Whoa. It sure does. More than those of us who don't study political science for a living (as Masket does) might recognize. In the aftermath of the last election, political scientists Brendan Nyhan, Eric McGhee and John Sides took a dive into the data and found that what hurt individual House Democrats most was votes on precisely those four bills:
We counted the number of these measures supported by each Democratic incumbent and then estimated the effect of this support on their election conditional on the partisanship of the member’s district (controlling for other factors). The simple answer: these roll call votes mattered. A lot. A Democratic incumbent in the average district represented by Democratic incumbents actually lost about two-thirds of a percentage point for every yes vote. Democrats in the least Democratic districts, such as Chet Edwards of Texas or Gene Taylor of Mississippi, lost about 4 percent for every yes vote.

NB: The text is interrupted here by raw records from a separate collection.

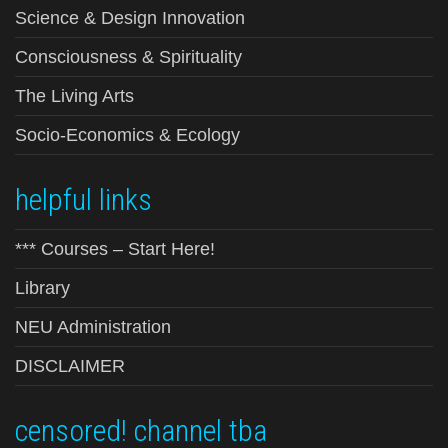
Science & Design Innovation
Consciousness & Spirituality
The Living Arts
Socio-Economics & Ecology
helpful links
*** Courses – Start Here!
Library
NEU Administration
DISCLAIMER
censored! channel tba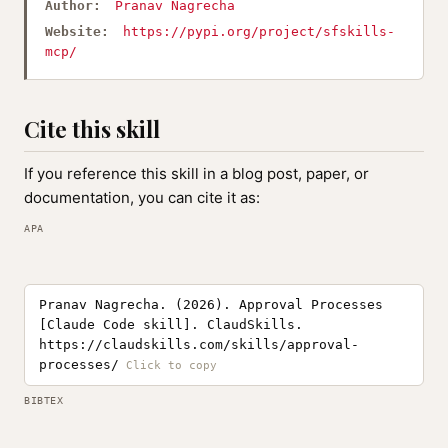
Author:
Pranav Nagrecha
Website:
https://pypi.org/project/sfskills-
mcp/
Cite this skill
If you reference this skill in a blog post, paper, or
documentation, you can cite it as:
APA
Pranav Nagrecha. (2026). Approval Processes
[Claude Code skill]. ClaudSkills.
https://claudskills.com/skills/approval-
processes/
BIBTEX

McCain carried Giffords' district 52-46%, so it was hardly an "average" Democratic district. Figure those four votes may have cost her 4 percentage points in 2010, about 10,000 votes in a district that cast approximately 273,000. Giffords beat Tea Partyer (and gun fetishist) Jesse Kelly by about 3500 votes, 49-47%.
Under the circumstances, we'll have to cut her a little slack for boasting about her prowess with a Glock 9.